How to parallelise a pytorch model on GPU?

ranger · December 5, 2018, 10:12am

Hi!

My model fits on single gpu and works nicely but it is slow. In order to scale the computations, I want to parallelise the model so that I can use multiple gpus.

I have done
model = torch.nn.DataParallel(model).cuda()

in place of model.cuda()

When I run this with 2 gpus, it is working with batch-size=1 but only using single gpu and when I increase the batch-size it says out of memory.

Looking for response.

Thanks

kaixin · December 5, 2018, 10:24am

You need to specify the argument device_ids in nn.DataParallel(). The default is to use a single GPU.

Best

ranger · December 5, 2018, 10:36am

model = torch.nn.DataParallel(model,device_ids=[0,1]).cuda()

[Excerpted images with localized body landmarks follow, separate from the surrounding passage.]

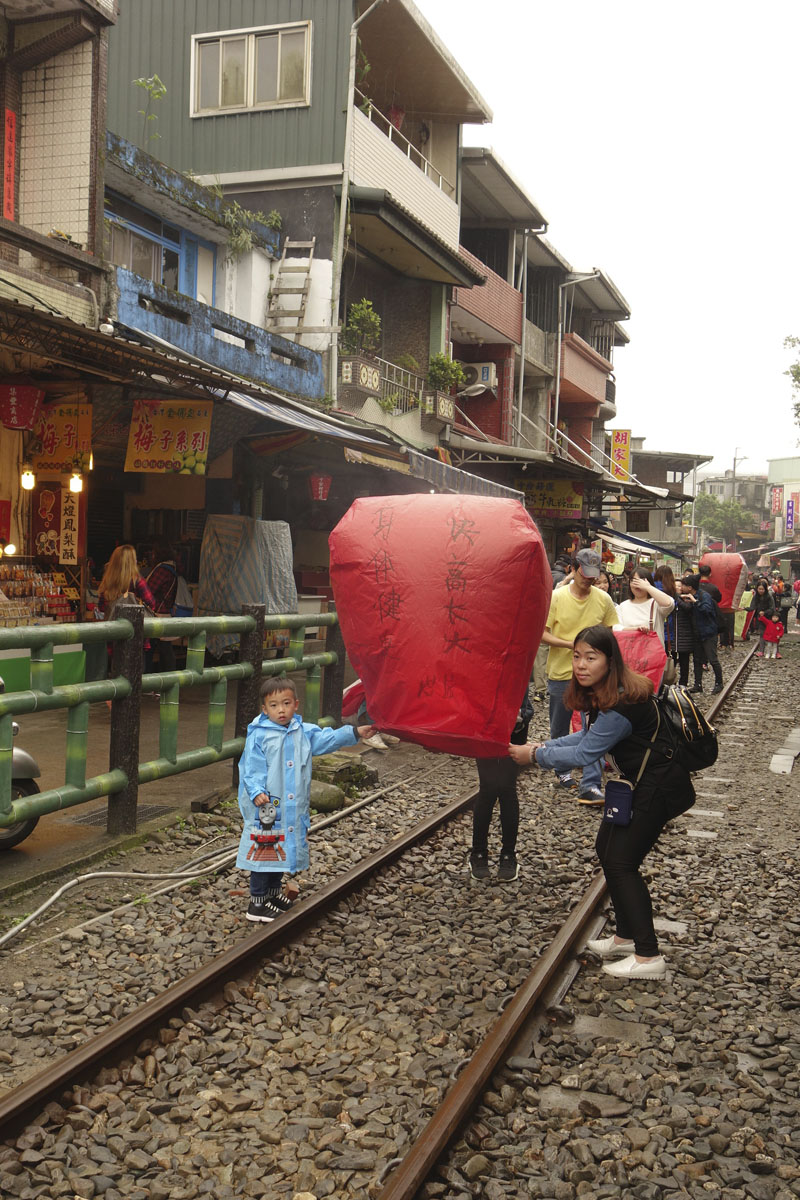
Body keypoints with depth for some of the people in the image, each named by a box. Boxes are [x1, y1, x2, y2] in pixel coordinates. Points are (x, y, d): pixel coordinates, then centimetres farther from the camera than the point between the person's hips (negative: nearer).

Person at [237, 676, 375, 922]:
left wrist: (355, 733, 4)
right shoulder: (258, 736, -10)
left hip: (293, 809, 6)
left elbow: (325, 738, 11)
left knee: (283, 853, 17)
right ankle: (257, 903, 9)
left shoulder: (302, 732, 7)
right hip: (266, 807, -6)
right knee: (264, 853, -1)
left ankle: (274, 893, 34)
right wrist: (257, 792, -27)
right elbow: (252, 769, -12)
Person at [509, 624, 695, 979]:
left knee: (622, 862, -6)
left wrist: (534, 756, -15)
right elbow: (590, 736, 11)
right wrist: (544, 746, 0)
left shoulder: (622, 705, -29)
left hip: (658, 787, -10)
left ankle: (648, 957, 2)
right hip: (639, 781, 10)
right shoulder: (602, 694, 1)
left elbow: (584, 754, -26)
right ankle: (626, 937, 27)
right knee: (607, 848, 14)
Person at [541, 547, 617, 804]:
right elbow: (542, 634, -7)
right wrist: (572, 644, -19)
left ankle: (590, 785, -9)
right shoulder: (556, 597, -6)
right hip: (560, 673, 0)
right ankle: (562, 770, 38)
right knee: (559, 728, 15)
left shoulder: (603, 599, 0)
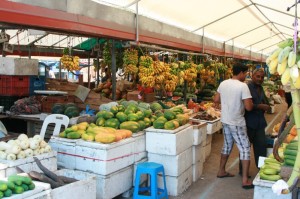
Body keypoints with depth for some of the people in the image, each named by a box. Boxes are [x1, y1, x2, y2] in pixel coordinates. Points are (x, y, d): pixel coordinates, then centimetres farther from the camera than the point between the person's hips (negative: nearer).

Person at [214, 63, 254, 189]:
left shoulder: (223, 83, 2)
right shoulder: (242, 86, -18)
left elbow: (216, 100, 9)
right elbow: (248, 107, -21)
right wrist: (250, 101, -1)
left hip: (225, 120, 7)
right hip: (237, 123, -7)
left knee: (227, 145, 22)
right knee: (245, 149, 2)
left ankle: (221, 171, 33)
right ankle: (245, 180, 4)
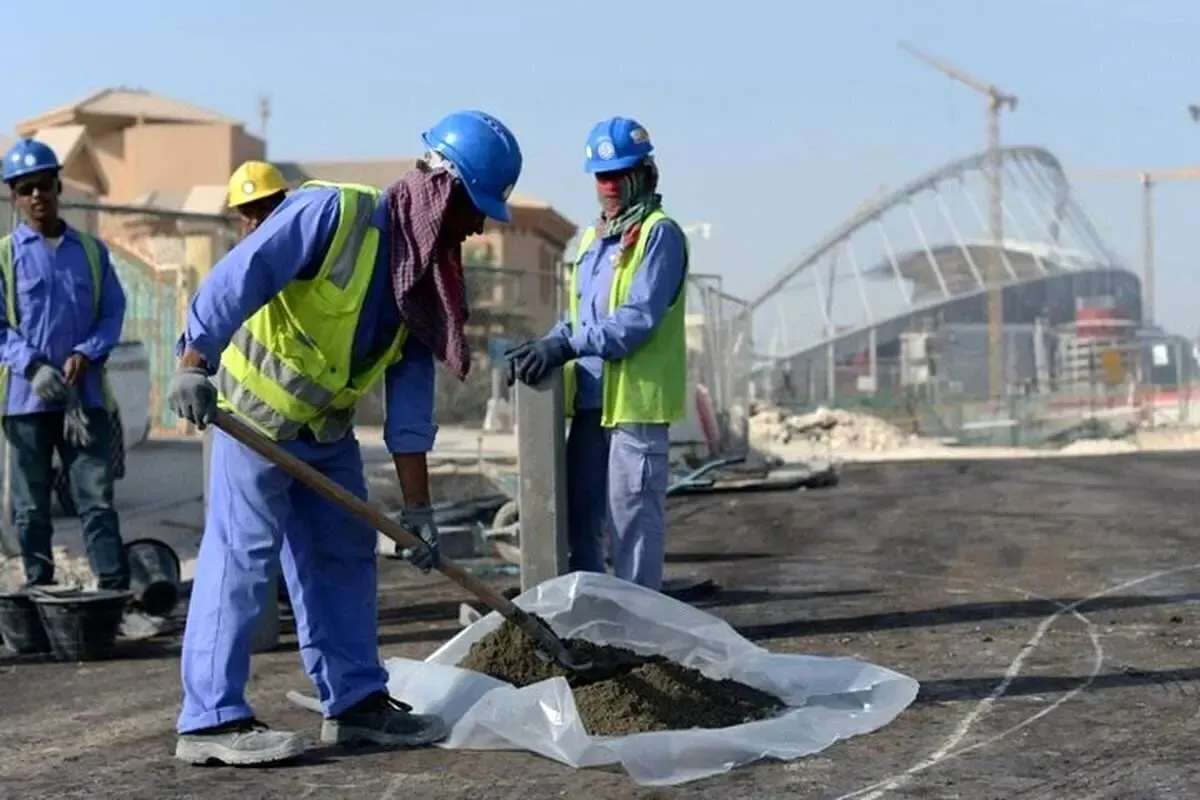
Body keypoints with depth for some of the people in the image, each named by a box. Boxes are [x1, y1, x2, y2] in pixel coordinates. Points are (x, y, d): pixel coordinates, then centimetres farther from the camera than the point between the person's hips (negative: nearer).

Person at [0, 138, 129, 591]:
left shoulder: (92, 251, 9)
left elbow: (113, 312, 8)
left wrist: (86, 355, -10)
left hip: (86, 393, 1)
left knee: (97, 498, -3)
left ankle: (116, 591, -5)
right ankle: (39, 592, 13)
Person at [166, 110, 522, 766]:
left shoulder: (424, 277, 4)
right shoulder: (333, 213, -19)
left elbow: (409, 400, 3)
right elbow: (237, 277, -26)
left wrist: (417, 505, -1)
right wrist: (194, 363, -35)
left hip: (327, 428, 9)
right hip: (255, 411, -8)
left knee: (345, 555, 11)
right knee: (241, 555, -11)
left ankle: (357, 702, 20)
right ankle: (210, 720, -11)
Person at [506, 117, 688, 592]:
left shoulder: (660, 235, -7)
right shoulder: (593, 238, 20)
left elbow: (638, 319, -18)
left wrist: (566, 346, -24)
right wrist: (543, 348, 2)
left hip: (636, 402, -9)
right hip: (589, 400, 9)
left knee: (633, 524, -6)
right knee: (578, 520, 13)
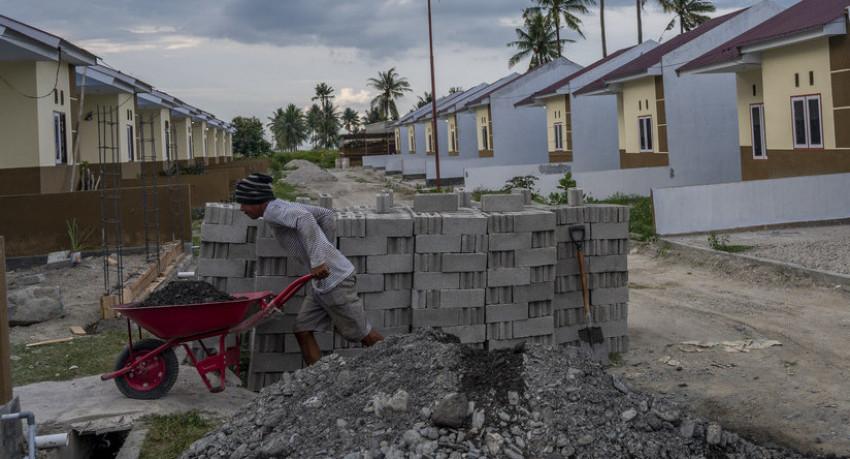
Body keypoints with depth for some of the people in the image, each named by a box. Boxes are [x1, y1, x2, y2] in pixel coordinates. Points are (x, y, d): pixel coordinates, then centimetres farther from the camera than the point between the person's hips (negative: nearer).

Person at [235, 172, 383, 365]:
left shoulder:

Changed to this, Still it is working on the first gpu only and then exploding which I am giving in CUDA_VISIBLE_DEVICES.

Giving the same error.

kaixin · December 5, 2018, 11:01am

Did you give the device_ids (e.g. [0,1]) in CUDA_VISIBLE_DEVICES?

ranger · December 5, 2018, 11:52am

I ran command for training as CUDA_VISIBLE_DEVICES=0,1 as well inside code I have this line

model = torch.nn.DataParallel(model,device_ids=[0,1]).cuda()

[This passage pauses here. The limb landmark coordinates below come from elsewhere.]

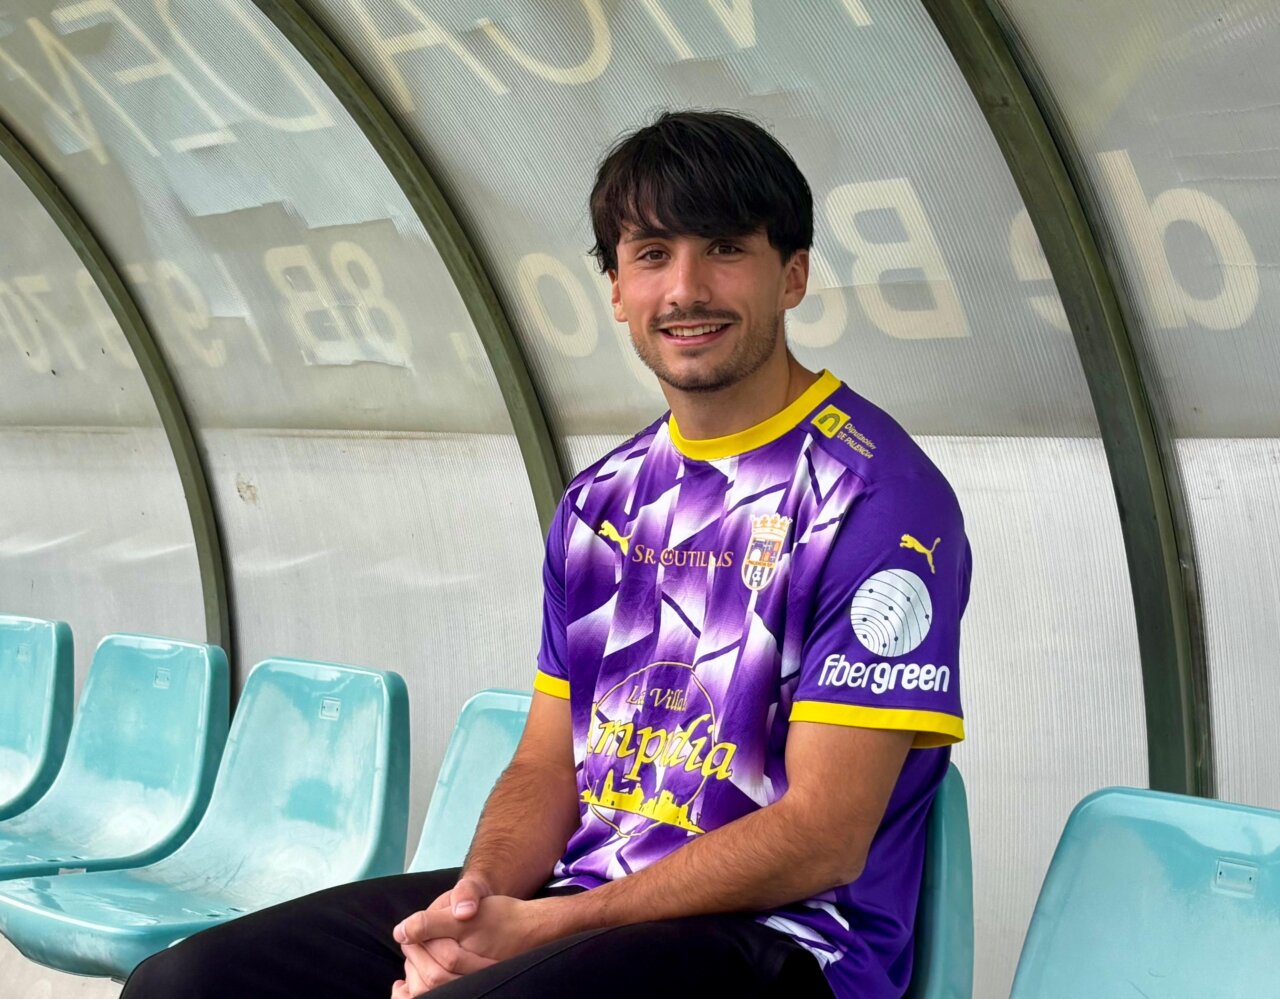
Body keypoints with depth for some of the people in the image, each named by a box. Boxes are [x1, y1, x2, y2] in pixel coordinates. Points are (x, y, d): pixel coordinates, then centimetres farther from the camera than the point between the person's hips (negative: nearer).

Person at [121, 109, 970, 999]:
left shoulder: (877, 498, -10)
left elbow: (822, 840, -14)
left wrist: (540, 928, -17)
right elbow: (547, 766, 14)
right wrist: (481, 893, -8)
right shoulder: (600, 503, 15)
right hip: (575, 902, 7)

kaixin · December 5, 2018, 1:02pm

Usually I do

import os
os.environ['CUDA_VISIBLE_DEVICES'] = '0, 1'

and everything works fine. Maybe you can try this.

Hope it works.

ptrblck · December 5, 2018, 1:11pm

Maybe you are running out of memory on the default device which will gather and scatter some parameters, thus usually using a bit more memory than the other devices.

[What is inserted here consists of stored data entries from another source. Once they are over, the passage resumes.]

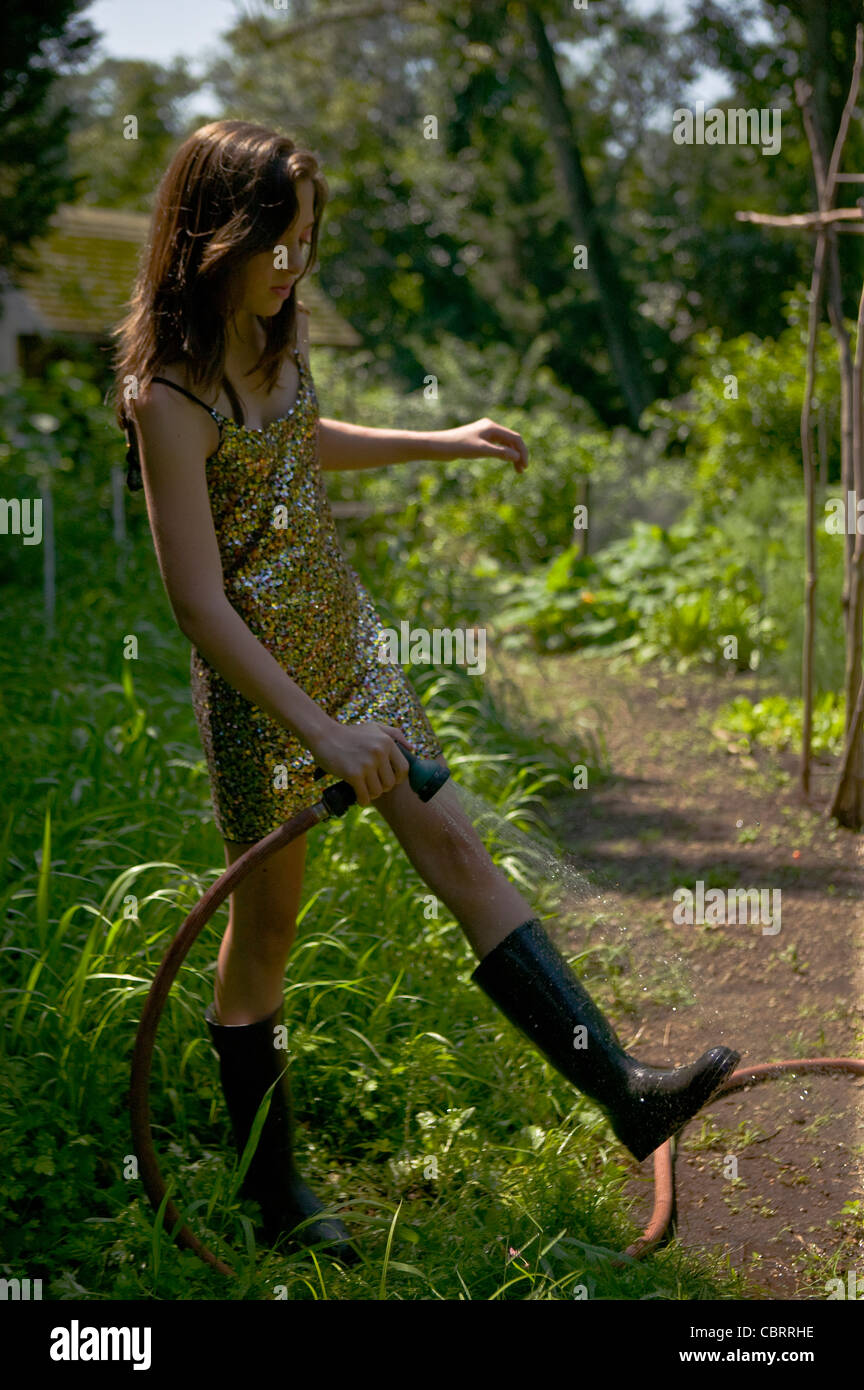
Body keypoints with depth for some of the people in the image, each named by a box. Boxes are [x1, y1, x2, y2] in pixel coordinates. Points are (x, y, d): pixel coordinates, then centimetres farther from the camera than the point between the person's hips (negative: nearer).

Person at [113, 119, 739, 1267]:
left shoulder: (284, 334, 1)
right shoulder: (165, 398, -24)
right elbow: (201, 605, -26)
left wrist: (444, 443, 26)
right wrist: (320, 732, -27)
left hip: (344, 634, 7)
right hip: (257, 676, -7)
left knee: (454, 848, 4)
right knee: (267, 915, 7)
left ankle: (624, 1094, 2)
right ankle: (269, 1183, 26)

This behavior is described in @Thomas_Wolf’s blog post.

ranger · December 5, 2018, 5:18pm

@ptrblck With the help of nvidia-smi, I am monitoring the gpu memory usage. There I am getting only one of the gpus getting ~11 GB of memory and then it says out of memory and the other gpu has a basic memory usage of 2 MBs.

I hope that should not be the case as I understand from the blog.

ptrblck · December 5, 2018, 5:19pm

How much memory is one GPU using for single GPU training? Is it also approx. 11GB or much lower?

ranger · December 5, 2018, 5:19pm

8 GB usage for batch-size=1

ranger · December 5, 2018, 5:20pm

My thought is that the network should get loaded on both the gpu(if using 2) and then may be the error comes.

ptrblck · December 5, 2018, 5:27pm

How large is your batch size using nn.DataParallel?
Would this batch with the model fit on a single GPU without running the forward and backward pass?

I would assume the same, i.e. that the gather on the “master” GPU might run OOM, but not during the initialization.

ranger · December 5, 2018, 5:30pm

I am trying with batch-size=2 and giving 2 gpus for parallel.
Any more math i should do regarding the extra computation on gpu 0?

ptrblck · December 5, 2018, 6:14pm

Just for the sake of completeness:
Based on a small chat, it seems this code base is used.
Currently the Trainer class provides convenient methods to train the model. However, skimming through the code it looks like some refactoring would be needed to make this code executable for nn.DataParallel, e.g. since the optimizer seems to be embedded in the trainer class.

I’m also not sure how these lines of code would be handled by nn.DataParallel, since no GPU id is passed to the cuda calls. It’s currently a guess, but I think this might also cause the OOM issue in this case.

wen75741 · May 23, 2019, 1:14am

Does this mean the nn.DataParallel needs torch.optim.Optimizer to indicate where to scatter and gather but a single .backward() cannot be handled?

ptrblck · May 23, 2019, 10:11am

No, DataParallel in its basic form is just applied on the model, such that the input batch will be split in dim0 and each specified GPU will get a chunk. The forward and backward passes are executed in parallel and all necessary gradients etc. are finally gathered on the default device.
Your training routine should not change if you are using DataParallel.

However, in the mentioned code base, the Trainer class is handling the models, optimizers etc.
Using DataParallel by just wrapping your model in it and leaving all other code snippets as they were, is thus most likely not possible, and would need some code refactoring.

zepmck · February 20, 2020, 10:55am

Is there a way to slipt the Model into several sub models and make them parallel gradually? Handling a complex Model as a whole is an almost impossible task. Thanks.